--- LISTED RECORDS Enclosed Below ---
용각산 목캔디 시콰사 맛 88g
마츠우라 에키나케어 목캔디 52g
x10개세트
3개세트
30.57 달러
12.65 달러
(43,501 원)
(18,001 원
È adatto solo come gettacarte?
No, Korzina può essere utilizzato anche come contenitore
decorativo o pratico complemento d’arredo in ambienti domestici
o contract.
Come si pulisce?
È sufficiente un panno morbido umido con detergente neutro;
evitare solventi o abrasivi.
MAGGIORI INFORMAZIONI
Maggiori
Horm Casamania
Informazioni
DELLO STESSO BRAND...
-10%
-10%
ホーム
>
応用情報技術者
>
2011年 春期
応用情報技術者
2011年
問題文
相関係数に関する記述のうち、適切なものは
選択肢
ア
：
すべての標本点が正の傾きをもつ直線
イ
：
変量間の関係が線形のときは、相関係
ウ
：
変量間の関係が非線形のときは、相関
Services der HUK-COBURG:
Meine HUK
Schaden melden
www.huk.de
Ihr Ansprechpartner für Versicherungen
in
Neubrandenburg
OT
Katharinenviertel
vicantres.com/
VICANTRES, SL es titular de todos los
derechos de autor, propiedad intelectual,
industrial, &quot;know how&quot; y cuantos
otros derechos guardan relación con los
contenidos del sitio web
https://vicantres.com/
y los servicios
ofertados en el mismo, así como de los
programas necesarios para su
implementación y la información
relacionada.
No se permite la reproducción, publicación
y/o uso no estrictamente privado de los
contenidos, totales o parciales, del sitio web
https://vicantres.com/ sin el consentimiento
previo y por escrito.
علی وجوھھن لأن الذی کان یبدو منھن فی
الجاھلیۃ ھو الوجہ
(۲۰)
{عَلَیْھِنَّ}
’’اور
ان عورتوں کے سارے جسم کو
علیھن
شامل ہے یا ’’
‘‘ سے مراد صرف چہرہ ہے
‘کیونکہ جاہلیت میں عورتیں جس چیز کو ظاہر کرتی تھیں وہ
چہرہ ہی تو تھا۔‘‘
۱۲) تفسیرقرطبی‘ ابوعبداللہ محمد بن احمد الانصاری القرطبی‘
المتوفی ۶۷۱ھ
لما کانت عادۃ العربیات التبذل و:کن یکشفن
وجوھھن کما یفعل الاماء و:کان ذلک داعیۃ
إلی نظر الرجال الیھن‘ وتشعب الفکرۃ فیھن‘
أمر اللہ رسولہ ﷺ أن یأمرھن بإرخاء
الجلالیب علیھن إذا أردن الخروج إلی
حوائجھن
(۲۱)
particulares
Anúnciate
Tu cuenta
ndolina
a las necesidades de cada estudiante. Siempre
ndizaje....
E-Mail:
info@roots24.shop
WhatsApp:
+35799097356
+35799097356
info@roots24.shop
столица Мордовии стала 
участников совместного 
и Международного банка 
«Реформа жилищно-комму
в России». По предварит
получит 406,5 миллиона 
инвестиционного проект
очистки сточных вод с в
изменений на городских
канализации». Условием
--- End of Enclosed LISTED RECORDS ---
--- LISTED RECORDS Enclosed Below ---
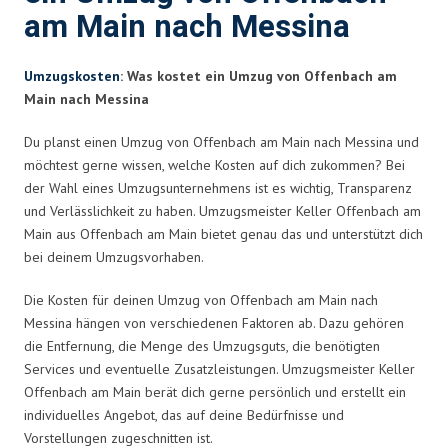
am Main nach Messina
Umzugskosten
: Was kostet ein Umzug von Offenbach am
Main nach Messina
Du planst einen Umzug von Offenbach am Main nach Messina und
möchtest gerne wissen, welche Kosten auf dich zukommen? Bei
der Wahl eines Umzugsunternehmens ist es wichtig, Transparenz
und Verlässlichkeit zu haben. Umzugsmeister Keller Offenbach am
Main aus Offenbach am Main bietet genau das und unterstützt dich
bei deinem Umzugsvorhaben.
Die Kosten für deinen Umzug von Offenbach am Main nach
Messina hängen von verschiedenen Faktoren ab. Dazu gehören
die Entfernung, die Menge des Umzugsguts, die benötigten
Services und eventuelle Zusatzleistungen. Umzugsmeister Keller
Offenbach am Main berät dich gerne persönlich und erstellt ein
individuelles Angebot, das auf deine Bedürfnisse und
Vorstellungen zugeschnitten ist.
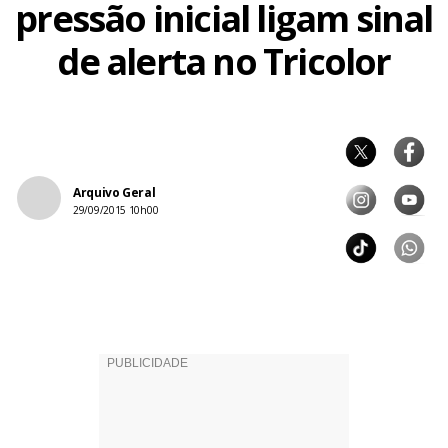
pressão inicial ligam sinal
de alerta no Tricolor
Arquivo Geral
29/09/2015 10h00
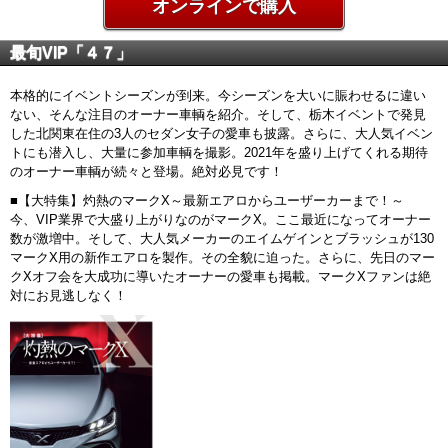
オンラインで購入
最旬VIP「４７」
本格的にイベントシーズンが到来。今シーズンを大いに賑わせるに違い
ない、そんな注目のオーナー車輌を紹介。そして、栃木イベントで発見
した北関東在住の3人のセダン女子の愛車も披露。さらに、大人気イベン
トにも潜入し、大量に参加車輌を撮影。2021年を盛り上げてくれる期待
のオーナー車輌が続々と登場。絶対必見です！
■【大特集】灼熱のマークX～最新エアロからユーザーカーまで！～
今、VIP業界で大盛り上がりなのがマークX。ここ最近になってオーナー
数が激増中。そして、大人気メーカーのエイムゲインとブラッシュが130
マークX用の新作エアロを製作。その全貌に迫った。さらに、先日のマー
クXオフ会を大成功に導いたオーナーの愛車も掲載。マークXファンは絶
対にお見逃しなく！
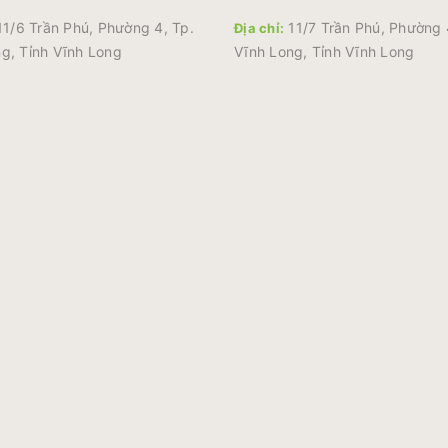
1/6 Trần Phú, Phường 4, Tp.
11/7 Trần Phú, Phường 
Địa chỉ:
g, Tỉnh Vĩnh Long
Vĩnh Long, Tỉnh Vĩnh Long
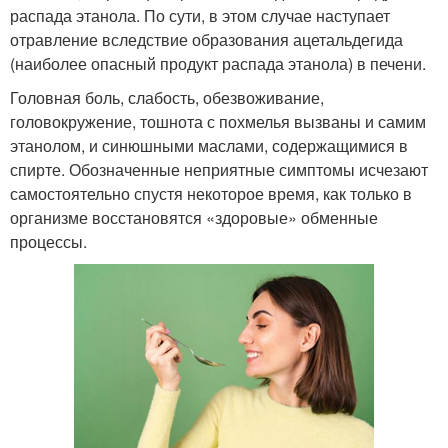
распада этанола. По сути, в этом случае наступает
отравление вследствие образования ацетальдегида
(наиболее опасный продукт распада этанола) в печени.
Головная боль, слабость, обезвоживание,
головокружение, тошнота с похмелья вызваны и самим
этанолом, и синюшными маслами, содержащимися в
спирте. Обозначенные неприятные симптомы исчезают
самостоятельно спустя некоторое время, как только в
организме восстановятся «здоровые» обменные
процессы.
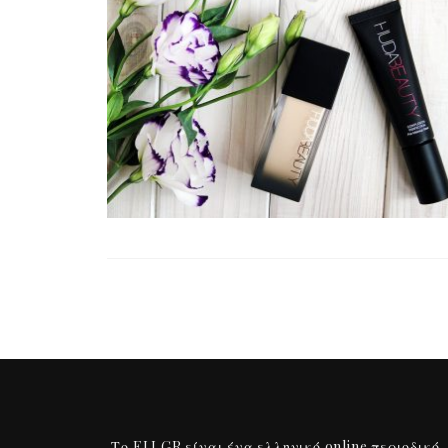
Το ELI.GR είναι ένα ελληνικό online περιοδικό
--- End of Enclosed LISTED RECORDS ---
--- LISTED RECORDS Enclosed Below ---
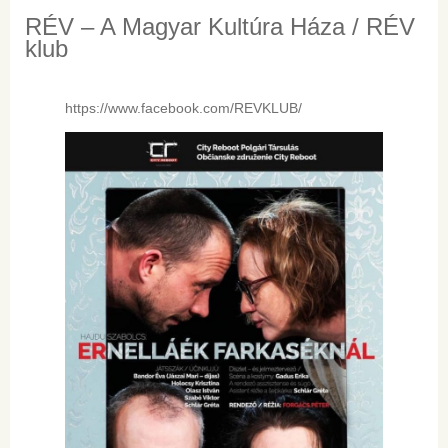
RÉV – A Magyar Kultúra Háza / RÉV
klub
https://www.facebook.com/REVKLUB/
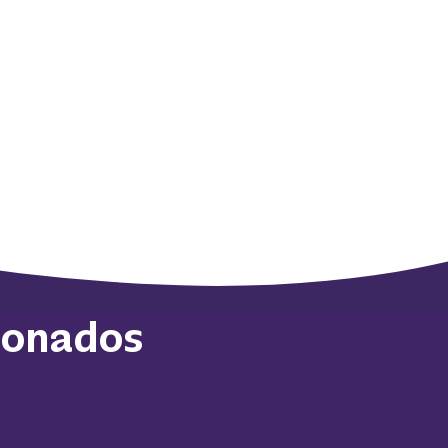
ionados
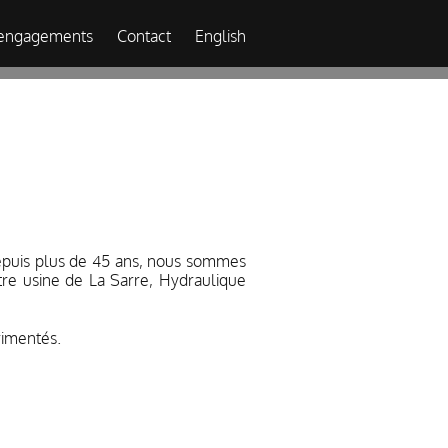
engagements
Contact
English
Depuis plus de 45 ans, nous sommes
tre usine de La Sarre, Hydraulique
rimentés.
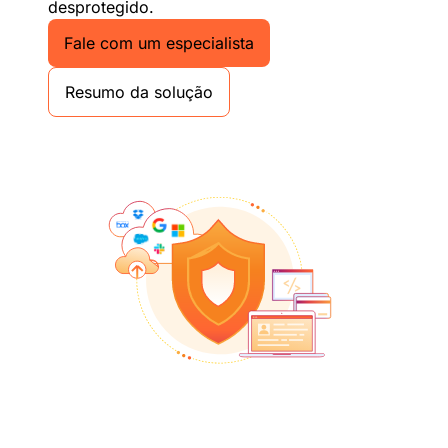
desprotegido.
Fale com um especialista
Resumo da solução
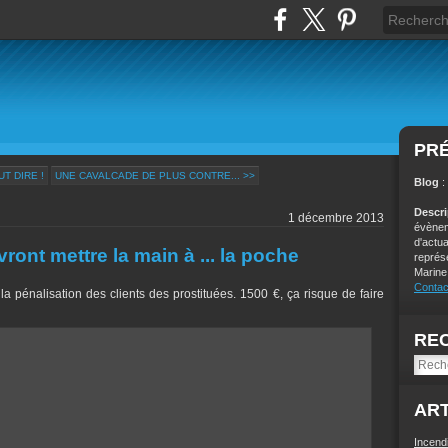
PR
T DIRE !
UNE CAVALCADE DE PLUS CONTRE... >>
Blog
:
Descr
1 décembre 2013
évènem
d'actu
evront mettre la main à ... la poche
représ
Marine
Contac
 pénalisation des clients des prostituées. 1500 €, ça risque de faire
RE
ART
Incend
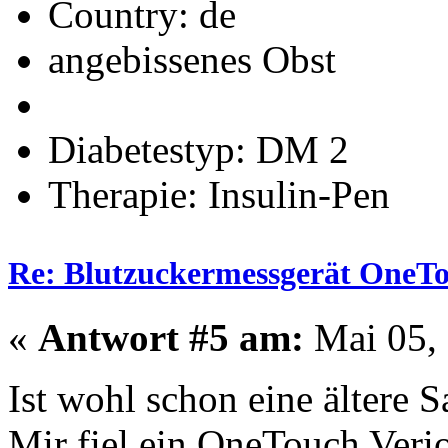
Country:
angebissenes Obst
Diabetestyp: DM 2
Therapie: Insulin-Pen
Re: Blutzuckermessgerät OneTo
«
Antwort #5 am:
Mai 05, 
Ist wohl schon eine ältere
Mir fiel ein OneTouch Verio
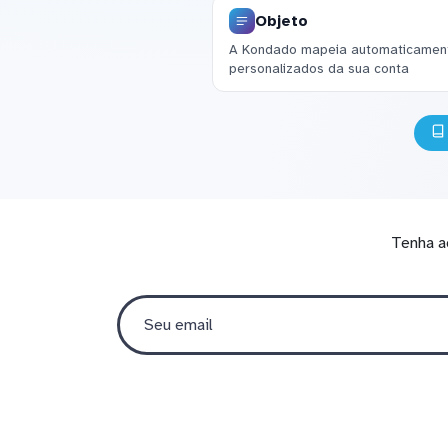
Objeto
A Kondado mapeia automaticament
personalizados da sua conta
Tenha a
--- End of Enclosed LISTED RECORDS ---
> _WHAT THE TASK REQUIRES_
The string "علیھن" may appear in lines of the listing above; tally those lines and give the number only.

> _EXERCISE OUTPUT_
2